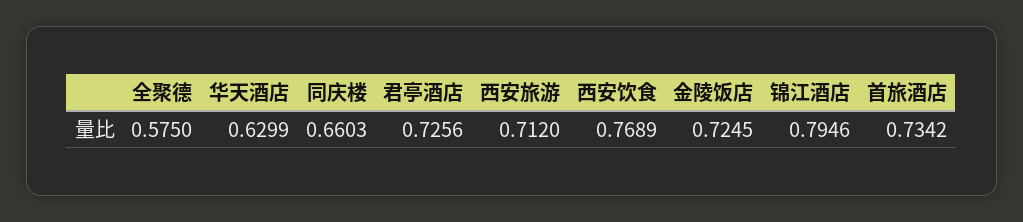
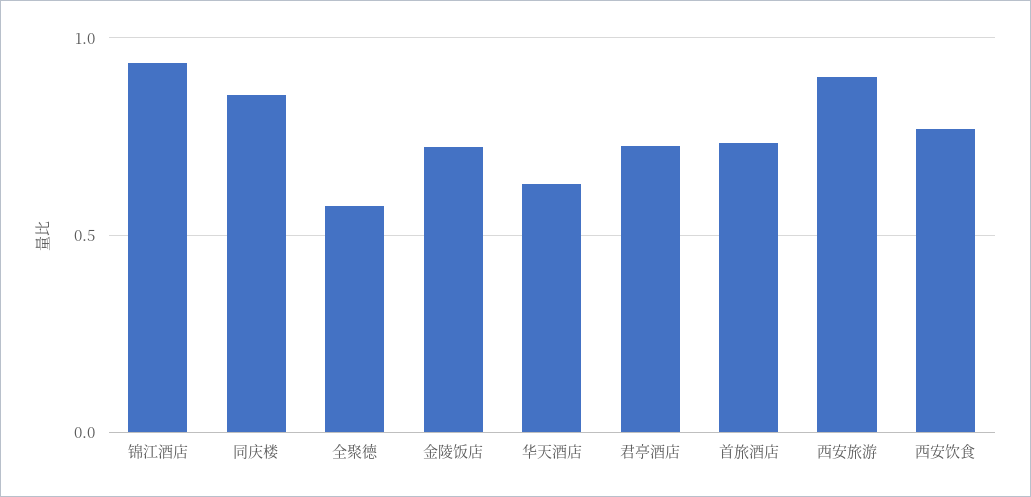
  {
    "全聚德": 0.575,
    "华天酒店": 0.6299,
-   "同庆楼": 0.6603,
+   "同庆楼": 0.85,
    "君亭酒店": 0.7256,
-   "西安旅游": 0.712,
+   "西安旅游": 0.9,
    "西安饮食": 0.7689,
    "金陵饭店": 0.7245,
-   "锦江酒店": 0.7946,
+   "锦江酒店": 0.95,
    "首旅酒店": 0.7342
  }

-------

## Task objective
The entries are to be printed exactly as written; the pictures are to be left out.

## Response for this exercise
  {
    "全聚德": 0.575,
    "华天酒店": 0.6299,
-   "同庆楼": 0.6603,
+   "同庆楼": 0.85,
    "君亭酒店": 0.7256,
-   "西安旅游": 0.712,
+   "西安旅游": 0.9,
    "西安饮食": 0.7689,
    "金陵饭店": 0.7245,
-   "锦江酒店": 0.7946,
+   "锦江酒店": 0.95,
    "首旅酒店": 0.7342
  }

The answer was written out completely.